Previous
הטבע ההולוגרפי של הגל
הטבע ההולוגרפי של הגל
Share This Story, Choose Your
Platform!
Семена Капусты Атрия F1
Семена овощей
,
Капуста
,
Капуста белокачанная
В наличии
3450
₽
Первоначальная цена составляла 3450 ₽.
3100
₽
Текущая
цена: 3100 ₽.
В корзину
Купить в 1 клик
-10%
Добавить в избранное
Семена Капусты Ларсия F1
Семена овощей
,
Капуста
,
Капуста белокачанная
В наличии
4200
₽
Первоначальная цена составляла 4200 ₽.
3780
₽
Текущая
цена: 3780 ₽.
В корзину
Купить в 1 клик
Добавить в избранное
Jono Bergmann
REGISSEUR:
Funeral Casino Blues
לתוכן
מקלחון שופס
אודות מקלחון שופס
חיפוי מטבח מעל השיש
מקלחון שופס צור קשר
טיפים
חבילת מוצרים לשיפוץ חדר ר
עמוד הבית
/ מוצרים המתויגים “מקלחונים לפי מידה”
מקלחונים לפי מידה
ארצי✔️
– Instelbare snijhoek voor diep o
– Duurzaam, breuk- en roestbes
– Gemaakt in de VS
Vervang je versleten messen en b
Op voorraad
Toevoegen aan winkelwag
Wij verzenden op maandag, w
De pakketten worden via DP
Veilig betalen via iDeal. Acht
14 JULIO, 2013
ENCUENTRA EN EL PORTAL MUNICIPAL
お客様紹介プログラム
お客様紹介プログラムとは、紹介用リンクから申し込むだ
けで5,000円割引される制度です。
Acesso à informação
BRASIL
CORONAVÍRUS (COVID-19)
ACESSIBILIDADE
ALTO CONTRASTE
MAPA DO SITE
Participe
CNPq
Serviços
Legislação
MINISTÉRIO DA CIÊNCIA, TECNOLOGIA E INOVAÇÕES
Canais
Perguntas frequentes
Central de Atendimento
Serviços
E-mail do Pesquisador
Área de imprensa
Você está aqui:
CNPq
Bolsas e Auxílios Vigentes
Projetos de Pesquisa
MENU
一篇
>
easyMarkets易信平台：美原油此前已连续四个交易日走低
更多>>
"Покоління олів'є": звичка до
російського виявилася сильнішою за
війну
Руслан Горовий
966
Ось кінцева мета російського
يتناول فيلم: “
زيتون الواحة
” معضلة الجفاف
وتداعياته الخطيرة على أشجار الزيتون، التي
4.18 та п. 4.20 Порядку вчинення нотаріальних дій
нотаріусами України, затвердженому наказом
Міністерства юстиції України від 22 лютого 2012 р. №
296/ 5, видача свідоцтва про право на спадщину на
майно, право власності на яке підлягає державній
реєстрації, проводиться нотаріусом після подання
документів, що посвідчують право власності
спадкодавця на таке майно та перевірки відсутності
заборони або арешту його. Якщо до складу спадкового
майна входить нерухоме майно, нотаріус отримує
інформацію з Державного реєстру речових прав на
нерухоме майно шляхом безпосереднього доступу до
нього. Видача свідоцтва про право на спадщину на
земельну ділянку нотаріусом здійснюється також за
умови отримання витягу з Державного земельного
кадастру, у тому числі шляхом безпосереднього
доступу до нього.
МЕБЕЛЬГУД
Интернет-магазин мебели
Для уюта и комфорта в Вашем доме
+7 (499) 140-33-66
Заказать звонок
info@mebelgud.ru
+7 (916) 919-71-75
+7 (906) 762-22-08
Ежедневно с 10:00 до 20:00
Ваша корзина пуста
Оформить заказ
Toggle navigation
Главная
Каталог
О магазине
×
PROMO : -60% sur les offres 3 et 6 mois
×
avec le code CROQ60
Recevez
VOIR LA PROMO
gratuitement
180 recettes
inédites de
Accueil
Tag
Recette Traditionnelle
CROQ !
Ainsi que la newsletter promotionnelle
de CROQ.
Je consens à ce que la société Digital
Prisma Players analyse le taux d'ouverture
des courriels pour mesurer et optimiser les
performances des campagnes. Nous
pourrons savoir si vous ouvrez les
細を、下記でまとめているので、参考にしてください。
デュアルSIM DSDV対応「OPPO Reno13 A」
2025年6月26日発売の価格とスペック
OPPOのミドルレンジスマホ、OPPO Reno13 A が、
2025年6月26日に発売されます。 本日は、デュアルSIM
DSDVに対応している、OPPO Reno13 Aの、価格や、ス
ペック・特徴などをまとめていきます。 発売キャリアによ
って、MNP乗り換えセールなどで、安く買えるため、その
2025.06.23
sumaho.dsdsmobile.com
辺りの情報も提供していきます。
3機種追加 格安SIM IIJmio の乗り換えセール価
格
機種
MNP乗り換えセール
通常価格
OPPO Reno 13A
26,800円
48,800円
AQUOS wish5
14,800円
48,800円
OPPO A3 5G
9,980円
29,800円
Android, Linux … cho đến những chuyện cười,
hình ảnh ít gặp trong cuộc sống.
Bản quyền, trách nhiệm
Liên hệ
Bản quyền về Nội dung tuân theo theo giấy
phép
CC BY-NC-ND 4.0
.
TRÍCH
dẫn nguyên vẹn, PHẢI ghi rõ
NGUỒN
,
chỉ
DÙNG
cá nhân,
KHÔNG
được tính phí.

***

Task brief.
Write out the text of every record above, line by line, changing no character, space, or punctuation mark.

Exercise answer.
Previous
הטבע ההולוגרפי של הגל
הטבע ההולוגרפי של הגל
Share This Story, Choose Your
Platform!
Семена Капусты Атрия F1
Семена овощей
,
Капуста
,
Капуста белокачанная
В наличии
3450
₽
Первоначальная цена составляла 3450 ₽.
3100
₽
Текущая
цена: 3100 ₽.
В корзину
Купить в 1 клик
-10%
Добавить в избранное
Семена Капусты Ларсия F1
Семена овощей
,
Капуста
,
Капуста белокачанная
В наличии
4200
₽
Первоначальная цена составляла 4200 ₽.
3780
₽
Текущая
цена: 3780 ₽.
В корзину
Купить в 1 клик
Добавить в избранное
Jono Bergmann
REGISSEUR:
Funeral Casino Blues
לתוכן
מקלחון שופס
אודות מקלחון שופס
חיפוי מטבח מעל השיש
מקלחון שופס צור קשר
טיפים
חבילת מוצרים לשיפוץ חדר ר
עמוד הבית
/ מוצרים המתויגים “מקלחונים לפי מידה”
מקלחונים לפי מידה
ארצי✔️
– Instelbare snijhoek voor diep o
– Duurzaam, breuk- en roestbes
– Gemaakt in de VS
Vervang je versleten messen en b
Op voorraad
Toevoegen aan winkelwag
Wij verzenden op maandag, w
De pakketten worden via DP
Veilig betalen via iDeal. Acht
14 JULIO, 2013
ENCUENTRA EN EL PORTAL MUNICIPAL
お客様紹介プログラム
お客様紹介プログラムとは、紹介用リンクから申し込むだ
けで5,000円割引される制度です。
Acesso à informação
BRASIL
CORONAVÍRUS (COVID-19)
ACESSIBILIDADE
ALTO CONTRASTE
MAPA DO SITE
Participe
CNPq
Serviços
Legislação
MINISTÉRIO DA CIÊNCIA, TECNOLOGIA E INOVAÇÕES
Canais
Perguntas frequentes
Central de Atendimento
Serviços
E-mail do Pesquisador
Área de imprensa
Você está aqui:
CNPq
Bolsas e Auxílios Vigentes
Projetos de Pesquisa
MENU
一篇
>
easyMarkets易信平台：美原油此前已连续四个交易日走低
更多>>
"Покоління олів'є": звичка до
російського виявилася сильнішою за
війну
Руслан Горовий
966
Ось кінцева мета російського
يتناول فيلم: “
زيتون الواحة
” معضلة الجفاف
وتداعياته الخطيرة على أشجار الزيتون، التي
4.18 та п. 4.20 Порядку вчинення нотаріальних дій
нотаріусами України, затвердженому наказом
Міністерства юстиції України від 22 лютого 2012 р. №
296/ 5, видача свідоцтва про право на спадщину на
майно, право власності на яке підлягає державній
реєстрації, проводиться нотаріусом після подання
документів, що посвідчують право власності
спадкодавця на таке майно та перевірки відсутності
заборони або арешту його. Якщо до складу спадкового
майна входить нерухоме майно, нотаріус отримує
інформацію з Державного реєстру речових прав на
нерухоме майно шляхом безпосереднього доступу до
нього. Видача свідоцтва про право на спадщину на
земельну ділянку нотаріусом здійснюється також за
умови отримання витягу з Державного земельного
кадастру, у тому числі шляхом безпосереднього
доступу до нього.
МЕБЕЛЬГУД
Интернет-магазин мебели
Для уюта и комфорта в Вашем доме
+7 (499) 140-33-66
Заказать звонок
info@mebelgud.ru
+7 (916) 919-71-75
+7 (906) 762-22-08
Ежедневно с 10:00 до 20:00
Ваша корзина пуста
Оформить заказ
Toggle navigation
Главная
Каталог
О магазине
×
PROMO : -60% sur les offres 3 et 6 mois
×
avec le code CROQ60
Recevez
VOIR LA PROMO
gratuitement
180 recettes
inédites de
Accueil
Tag
Recette Traditionnelle
CROQ !
Ainsi que la newsletter promotionnelle
de CROQ.
Je consens à ce que la société Digital
Prisma Players analyse le taux d'ouverture
des courriels pour mesurer et optimiser les
performances des campagnes. Nous
pourrons savoir si vous ouvrez les
細を、下記でまとめているので、参考にしてください。
デュアルSIM DSDV対応「OPPO Reno13 A」
2025年6月26日発売の価格とスペック
OPPOのミドルレンジスマホ、OPPO Reno13 A が、
2025年6月26日に発売されます。 本日は、デュアルSIM
DSDVに対応している、OPPO Reno13 Aの、価格や、ス
ペック・特徴などをまとめていきます。 発売キャリアによ
って、MNP乗り換えセールなどで、安く買えるため、その
2025.06.23
sumaho.dsdsmobile.com
辺りの情報も提供していきます。
3機種追加 格安SIM IIJmio の乗り換えセール価
格
機種
MNP乗り換えセール
通常価格
OPPO Reno 13A
26,800円
48,800円
AQUOS wish5
14,800円
48,800円
OPPO A3 5G
9,980円
29,800円
Android, Linux … cho đến những chuyện cười,
hình ảnh ít gặp trong cuộc sống.
Bản quyền, trách nhiệm
Liên hệ
Bản quyền về Nội dung tuân theo theo giấy
phép
CC BY-NC-ND 4.0
.
TRÍCH
dẫn nguyên vẹn, PHẢI ghi rõ
NGUỒN
,
chỉ
DÙNG
cá nhân,
KHÔNG
được tính phí.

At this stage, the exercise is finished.